Het lied begint in de verleden tijd, korter of langer geleden, van ‘de toegewijden (…) / die van binnen brandden’.
‘God zij gedankt, die dezelfde toewijding aan u in het hart van Titus geeft’ (2 Korintiërs 8,16). Het zijn niet alleen de toegewijden van naam, zoals Paulus’ reisgenoot Titus en de koningen David en Hizkia (1 Koningen 11,4; Jesaja 38,3) voor wie God wordt gedankt in dit lied, maar vooral degenen die niet opvallen, de ‘stillen in den lande’ (Psalm 35,20).

Strofe 2

Zo ook in strofe 2. De ‘Vaders die ons leidden, / moeders die ons droegen’ (regel 1-2) zijn de aartsvaders en -moeders (over wie het gaat in Hebreeën 11), maar ook gewoon onze ouders. De geestelijke laag is evident. Aan alle ‘moeders die ons droegen’ danken wij inspiratie en inzicht, we zijn kinderen van die ons voorgingen. Voor hen allen geldt, dat God hen ‘bij de naam geroepen’ heeft, dat ze ‘van God zijn’ (Jesaja 43,1) en daarom niet alleen van vroeger zijn, maar ook van nu, want ‘Hij is geen God van doden, maar van levenden’ (Marcus 12,27).
De tweede strofe benoemt de verleden tijd van onze kinderjaren: de vaders die ons aan de hand leidden, moeders die ons op de arm droegen, of nog eerder: onze moeders die ons droegen toen zij zwanger van ons waren. Maar al in de eerste strofe klinkt ook de tegenwoordige tijd van de eucharistie: ‘danken wij U, Heer!’ (slotregel). Dat presens van de dankzegging neemt in de tweede strofe het ‘vroeger’ op in het ‘nu’, ‘want ze zijn van U!’ (regel 5).

Strofe 3 en 4

In strofe 3, waarin het perspectief van vroeger en nu verschuift naar de toekomst, lopen twee verschillende metaforen door elkaar heen. De ‘herders’ (wier taak het is om mensen als een kudde te leiden) worden als ‘schoven’ verzameld in Gods schuur. Dit laatste beeld, dat staat voor bewaard worden en toekomst krijgen, komt uit de gelijkenis van het onkruid en het graan (Matteüs 13,24-30).
De vierde strofe bevat toespelingen op visioenen van de profeten Jesaja en Micha en de ziener Johannes, en op een pelgrimslied (Psalm 132). En wat zingen al die samengestroomde mensen voor de Heer? ‘Een nieuw gezang’ (Openbaring 14,3) en ‘het lied van Mozes’ (de herder) en ‘het lied van het lam’ (Openbaring 15,3).
In de derde strofe opent zich de toekomende tijd: dat Gij ze ‘zult’ vergaren ‘op de nieuwe aarde’ (regel 1-2). Het enjambement ‘Eenmaal slaat het uur // dat’ bewerkt in de vierde strofe een eenheid van tijd en ruimte: samenstromen, roepen en zingen in de tegenwoordige tijd. Het aangewezen ‘nu’, dat zich in de tweede strofe al meldde, ook met de aanroep ‘U’ (tweede persoon), krijgt een plek toegewezen: ‘hier’, waarmee ons hier en nu zich verbindt.

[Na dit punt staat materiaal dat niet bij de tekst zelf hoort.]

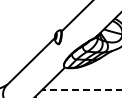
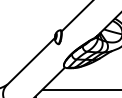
line at (81, 90): dashed -> solid
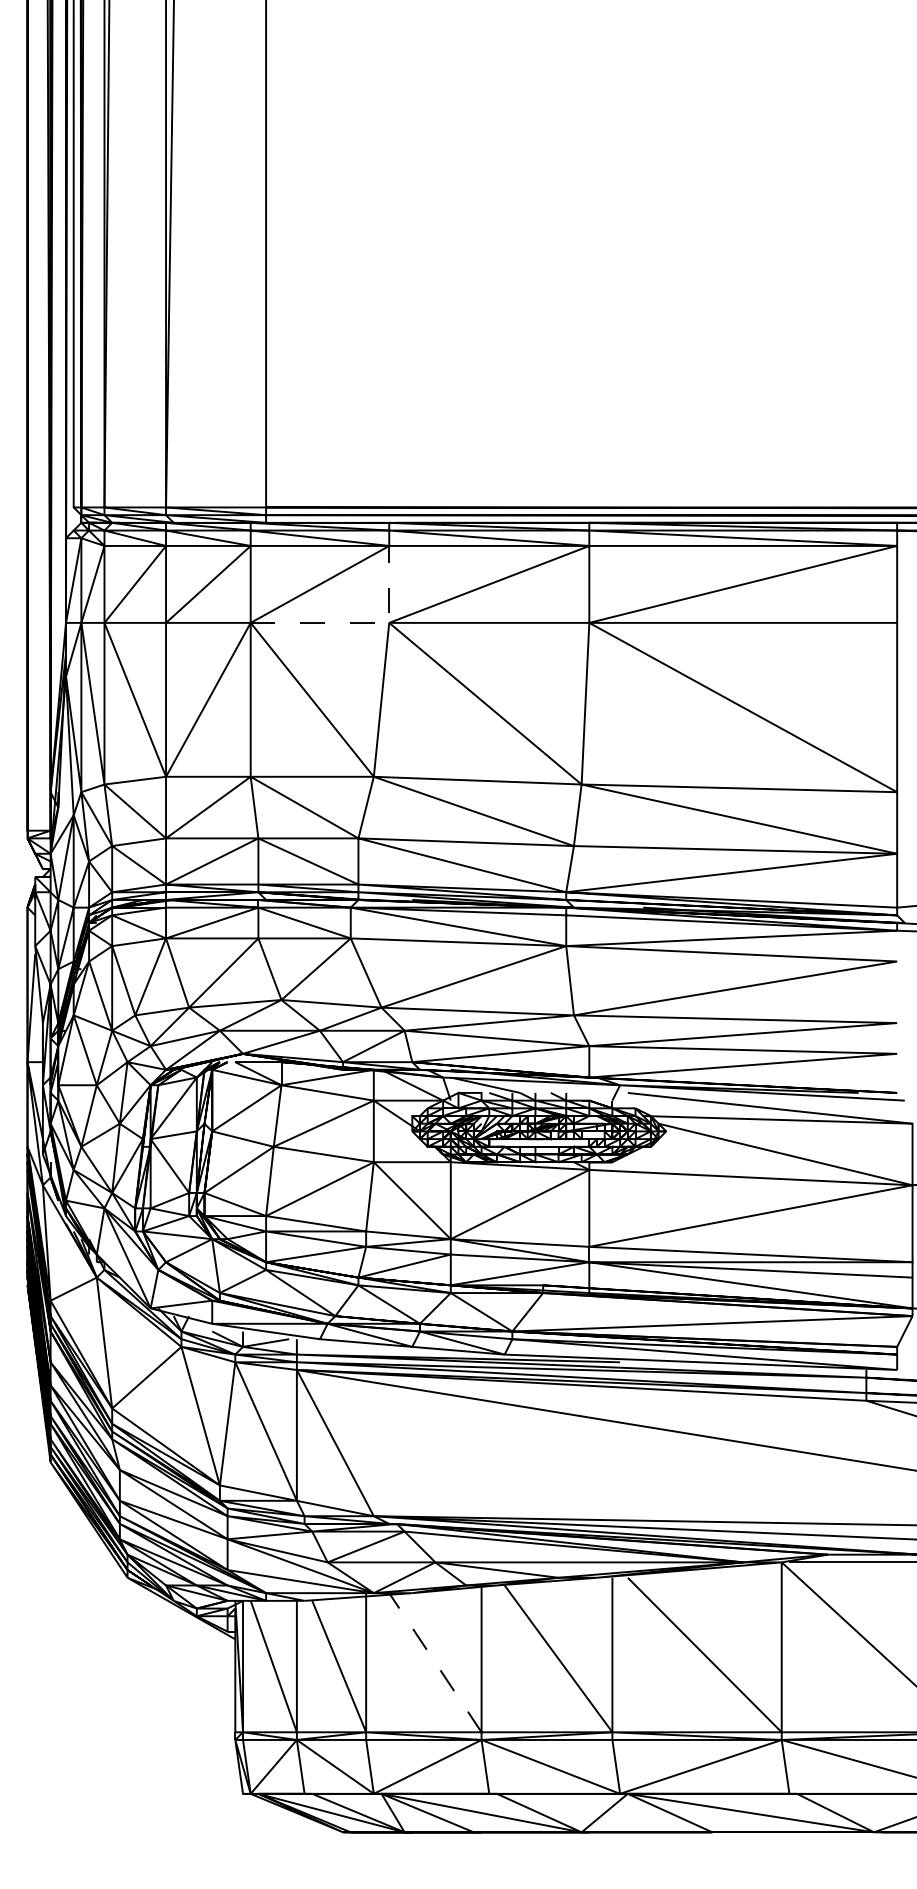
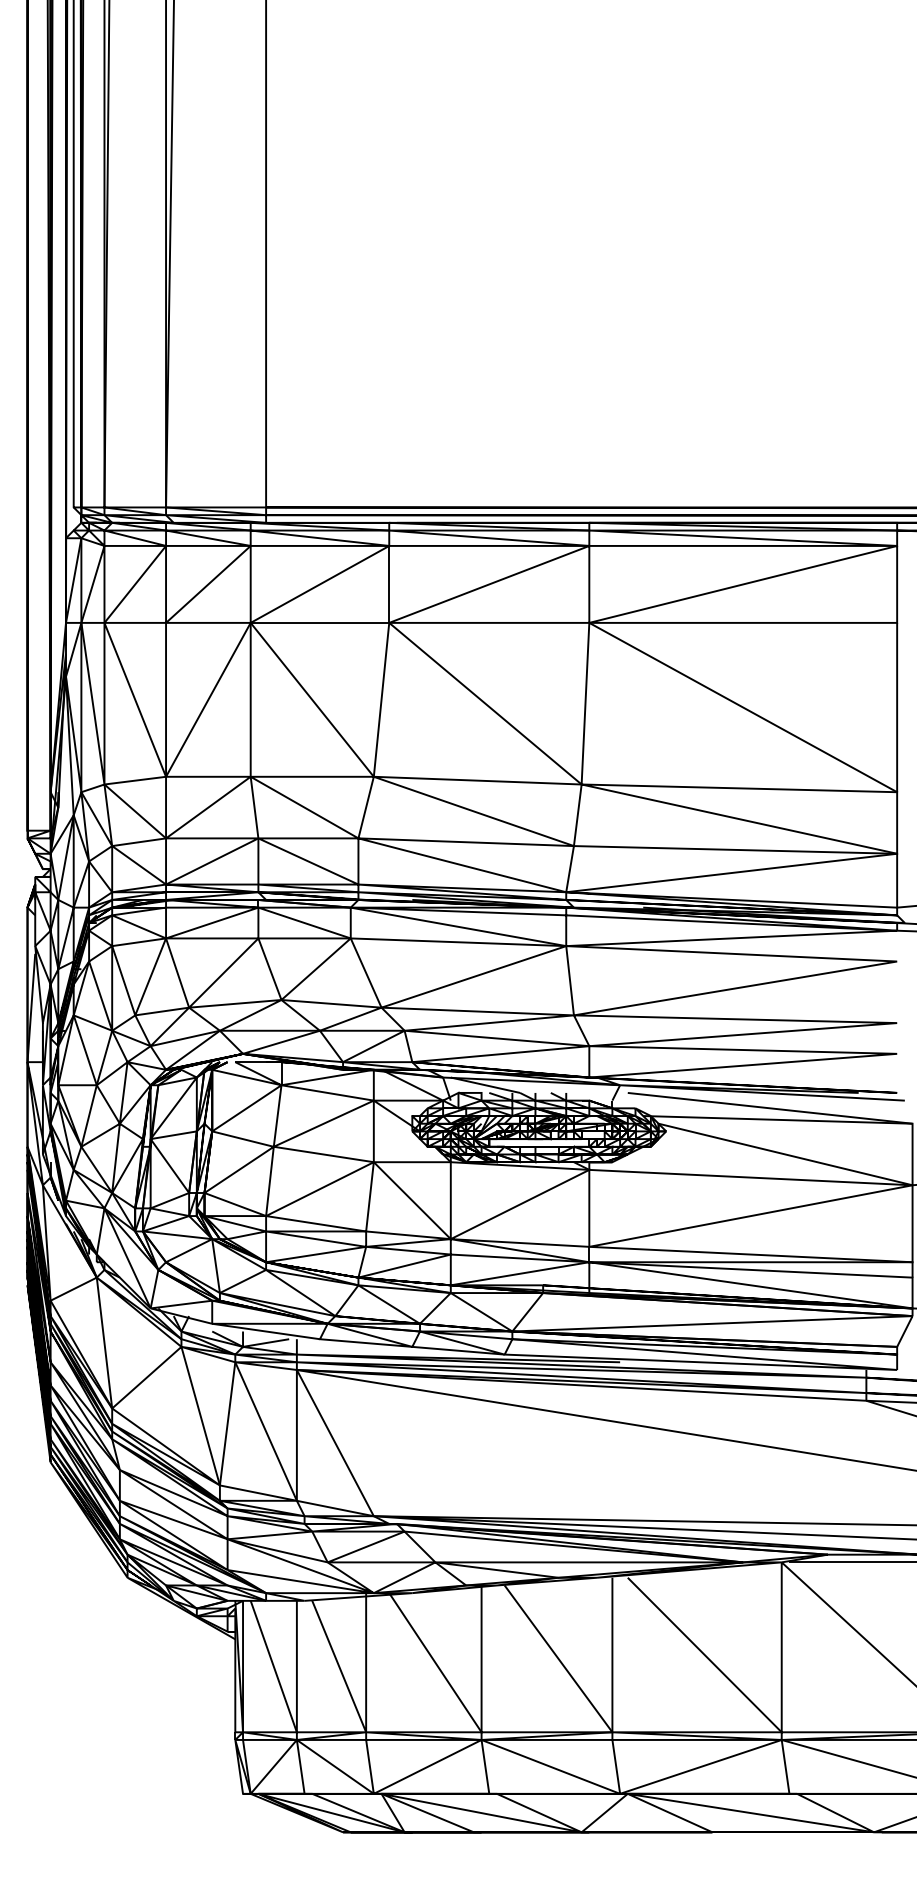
line at (359, 622): dashed -> solid
line at (435, 1662): dashed -> solid
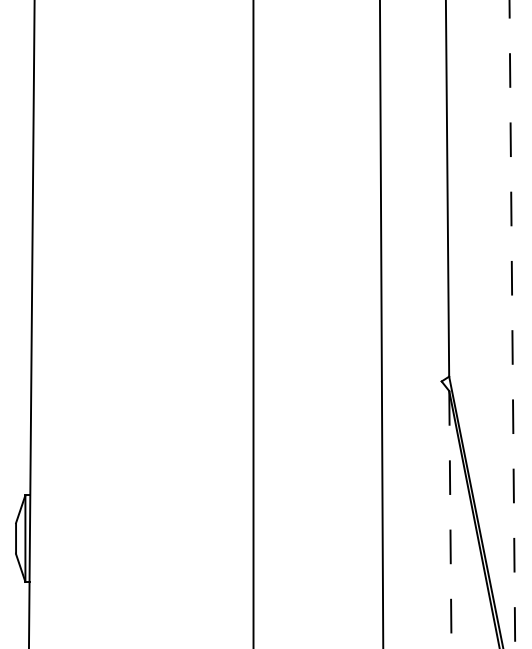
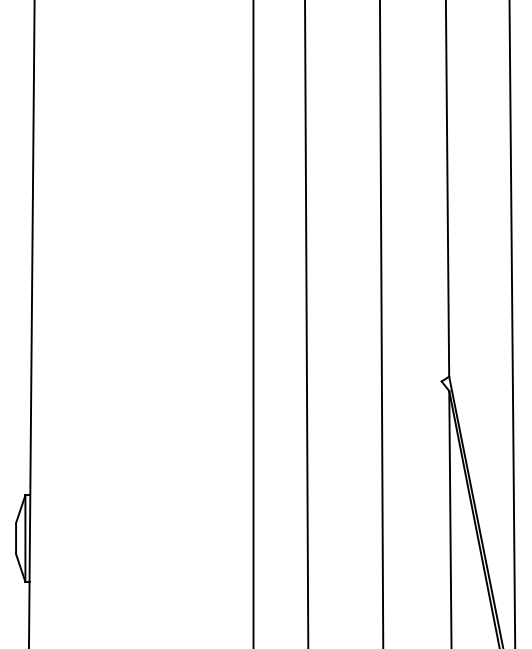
line at (306, 323): none -> present
line at (512, 324): dashed -> solid
line at (450, 520): dashed -> solid
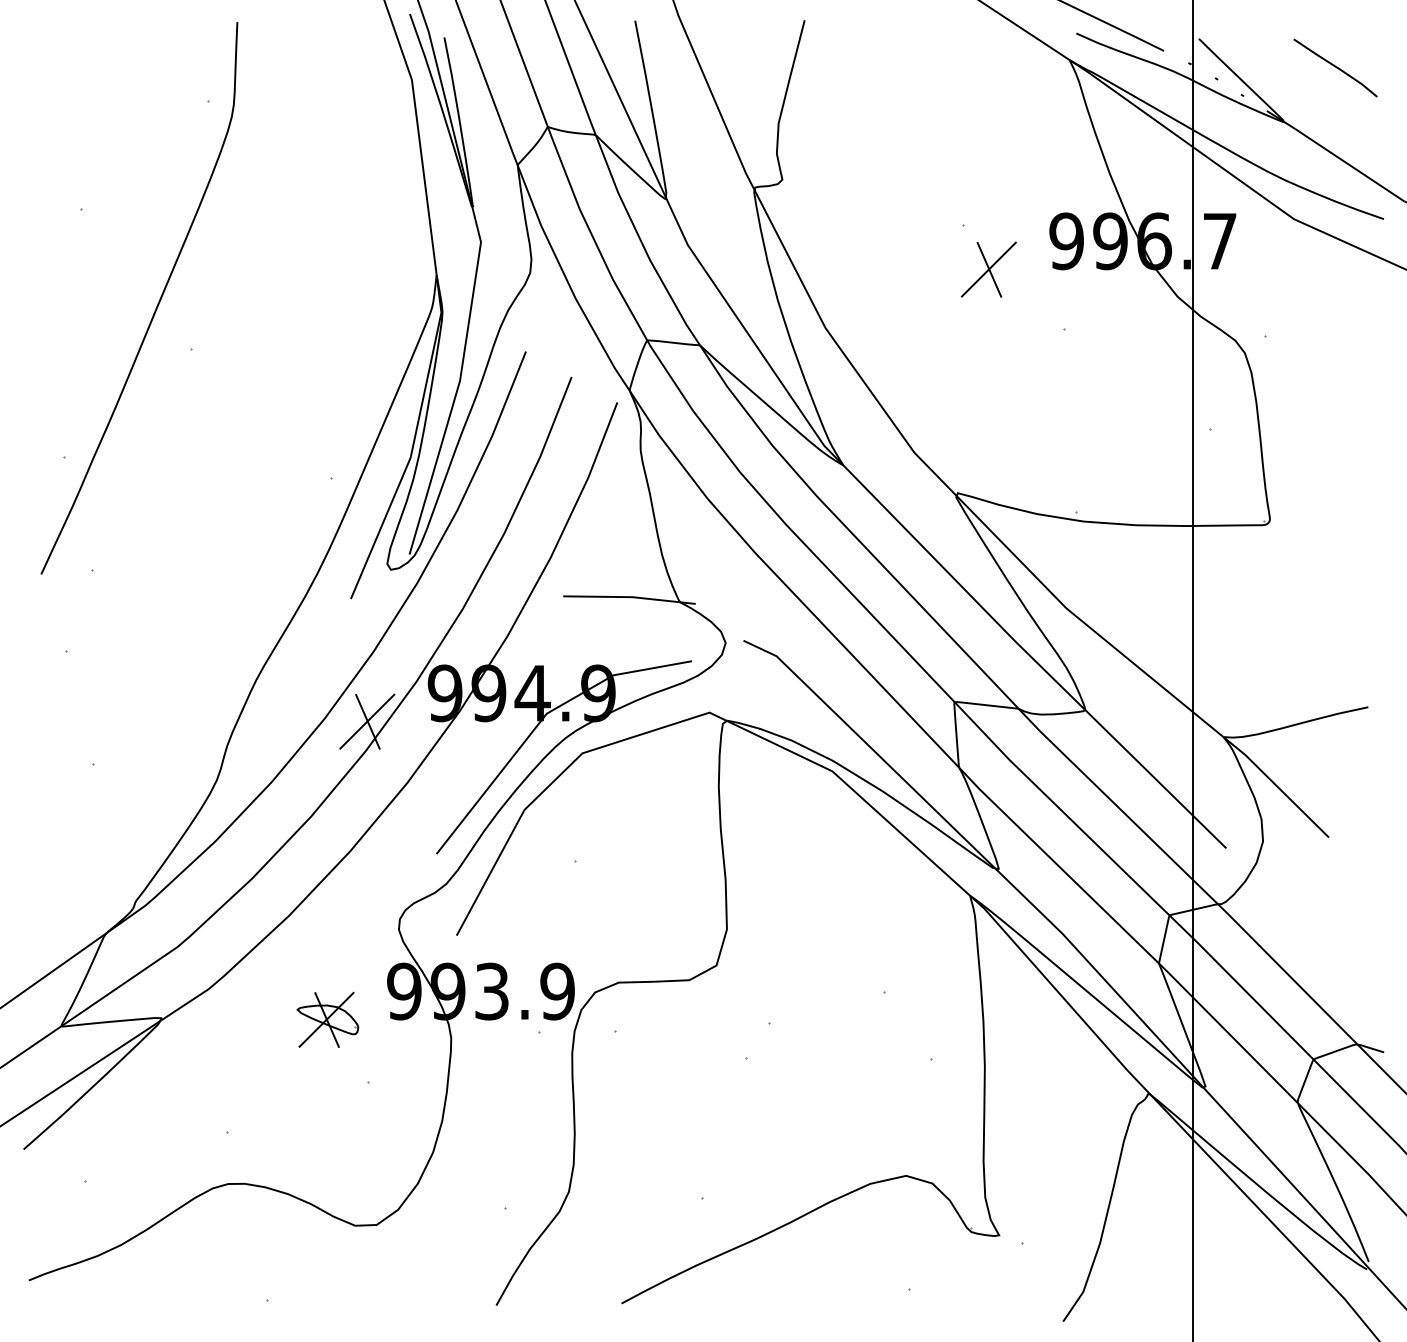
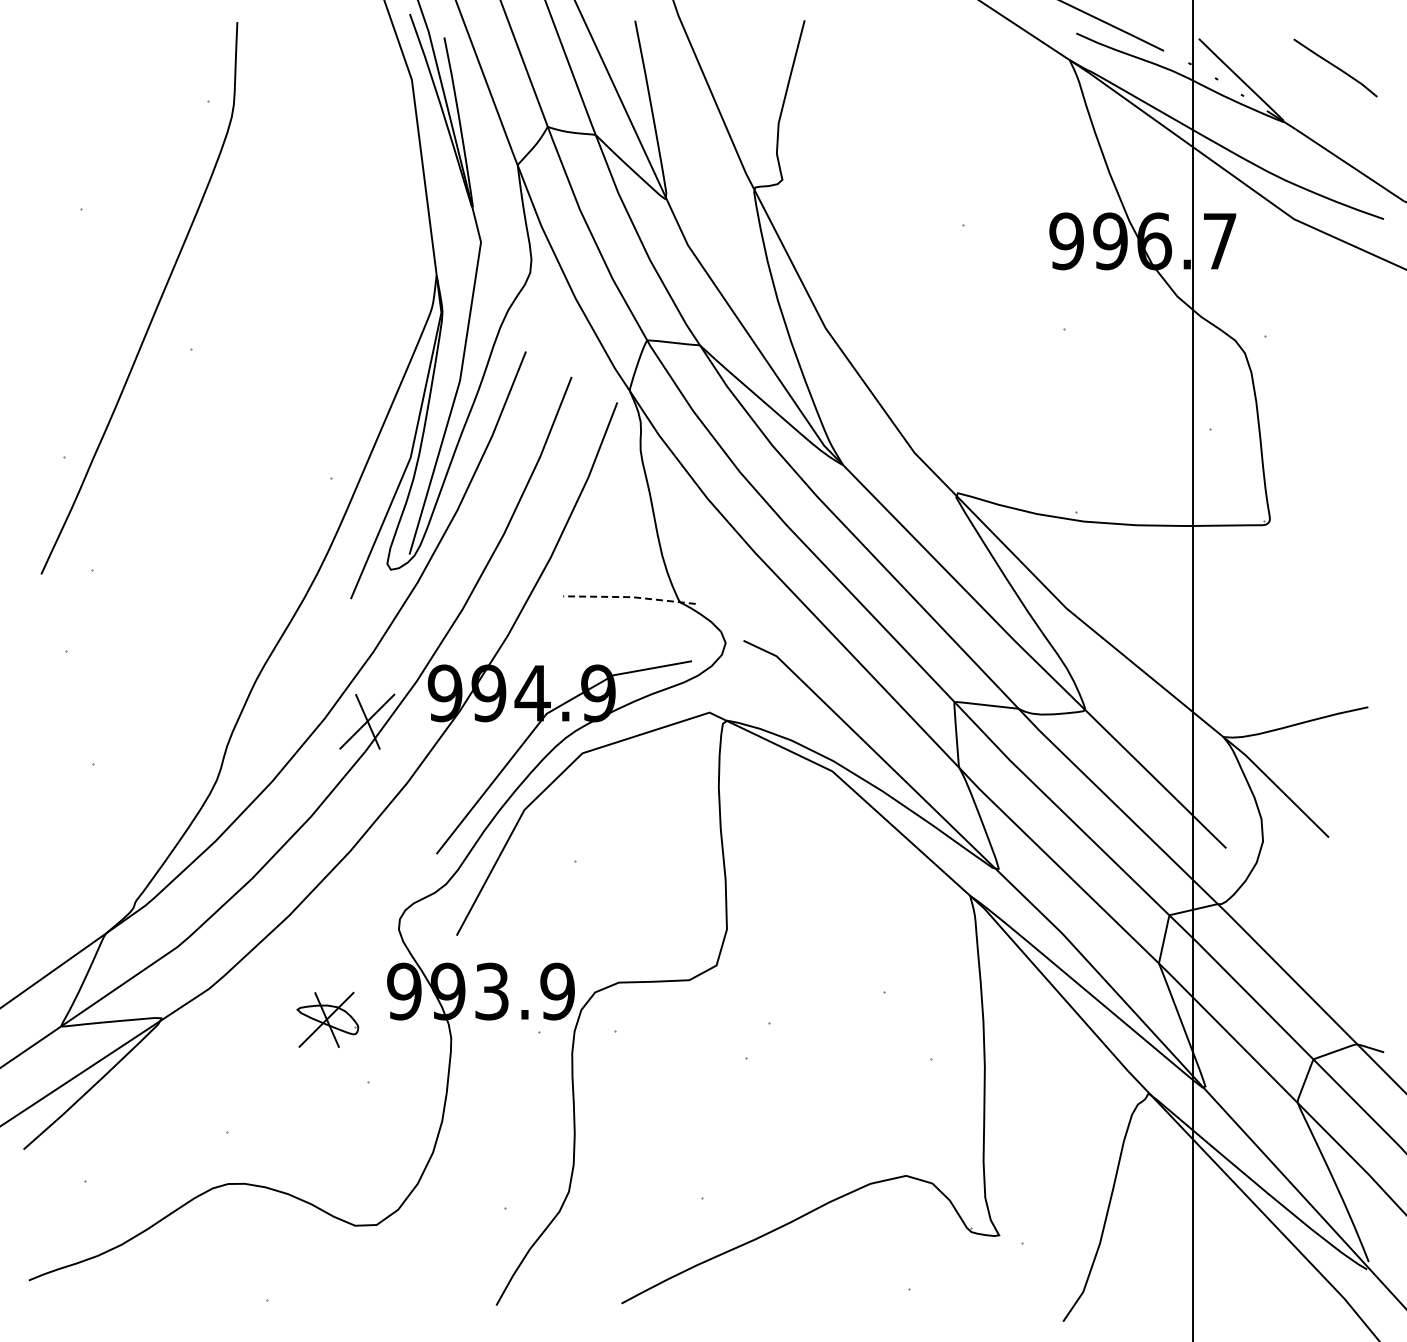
part at (988, 269): present -> none
line at (629, 597): solid -> dashed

Over de gedachtenisliederen van Willem Barnard

Van de gedachtenisliederen die Barnard schreef voor de Reguliere Kanunnikessen van het Heilig Graf te Male (zie de toelichting bij Liedboek 731) is volgens Barnard dit ‘het lied dat aan de bedoeling van het verzoek het beste beantwoordde’ (Commentaar bij Zingend geloven 4, 32). Het werd ook het meest bekende van de reeks, niet het minst overigens door de melodie van Ignace de Sutter.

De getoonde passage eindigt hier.